Is Unitarianism then to be the coming religion? I cannot think so. Unitarianism is but a form of Protestantism; the most attenuated form. It is committed to the Bible; held to it indeed by a very fine thread, but still held to it. No doubt it has gained greatly in the last years. The annual circulation of its tracts has risen in twenty-five or thirty years from fifteen thousand to three hundred thousand copies. A quarter of a century ago there was but one Unitarian church on the Pacific coast, now there are eighteen. A generation since it had, in the whole region from the Alleghanies to the Rocky Mountains, only fourteen churches, now there are ninety; and in the same period, sixty-three new societies have come into being in the New England and Middle States. Still, as compared with the great sects, it is very small, and never can be their rival. And this because, however interesting and precious it may be to some people, it lacks, and must ever lack, owing to its critical character, the elements of a great religion, the passionateness that charms the people, and the moral enthusiasm that catches up the few men of genius. The period of "pale negations" is past; but in proportion as the system becomes positive it tends more and more towards the principle that animates the ethical societies, namely, its supreme devotion to the moral law. Thus it stands at the beginning, not at the end, of the line of advance, and has all the work of building up to do, before it can grow in general influence.
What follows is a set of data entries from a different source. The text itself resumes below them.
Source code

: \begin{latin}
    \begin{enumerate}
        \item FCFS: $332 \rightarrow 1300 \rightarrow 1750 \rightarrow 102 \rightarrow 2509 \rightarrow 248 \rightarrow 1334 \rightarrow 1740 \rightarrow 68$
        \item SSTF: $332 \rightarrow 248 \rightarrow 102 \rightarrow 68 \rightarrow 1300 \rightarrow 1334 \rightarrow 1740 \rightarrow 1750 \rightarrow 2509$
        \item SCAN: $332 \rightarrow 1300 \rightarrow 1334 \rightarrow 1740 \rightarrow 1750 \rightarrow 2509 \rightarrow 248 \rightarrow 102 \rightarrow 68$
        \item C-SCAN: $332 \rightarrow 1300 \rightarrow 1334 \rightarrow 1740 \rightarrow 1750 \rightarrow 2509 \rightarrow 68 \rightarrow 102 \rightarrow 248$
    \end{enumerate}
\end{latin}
No, the religion of the future in America must be of the spirit; not merely as being independent of form and dogma, but as cherishing a great hope for the soul, and a great aspiration after perfection. No doubt every spirit must have a form of some kind, but it need not be a fixed, established, dominant imposition. M. Renan touched the matter exactly when commenting on the interview of Jesus with the woman of Samaria: "Woman, the hour is coming and now is, when men shall worship neither on this mountain nor at Jerusalem, but when the true worshippers shall worship the Father in spirit and in truth." Renan says:
When the Christ pronounced this word, he became really a Son of God, and for the first time spoke the word upon which eternal religion shall repose. He founded the worship without date, without country, which shall endure to the end of time. He created a heaven of pure souls, where one finds what one asks in vain for on the earth, the perfect nobleness of the children of God, absolute purity, total abstraction from the impurities of the world, the liberty which has its complete amplitude only in the world of thought.... The love of God conceived as the type of all perfection, the love of man, charity, his whole doctrine is reduced to this; nothing can be less theological, less sacerdotal, nothing more philosophical, more profound, or more simple.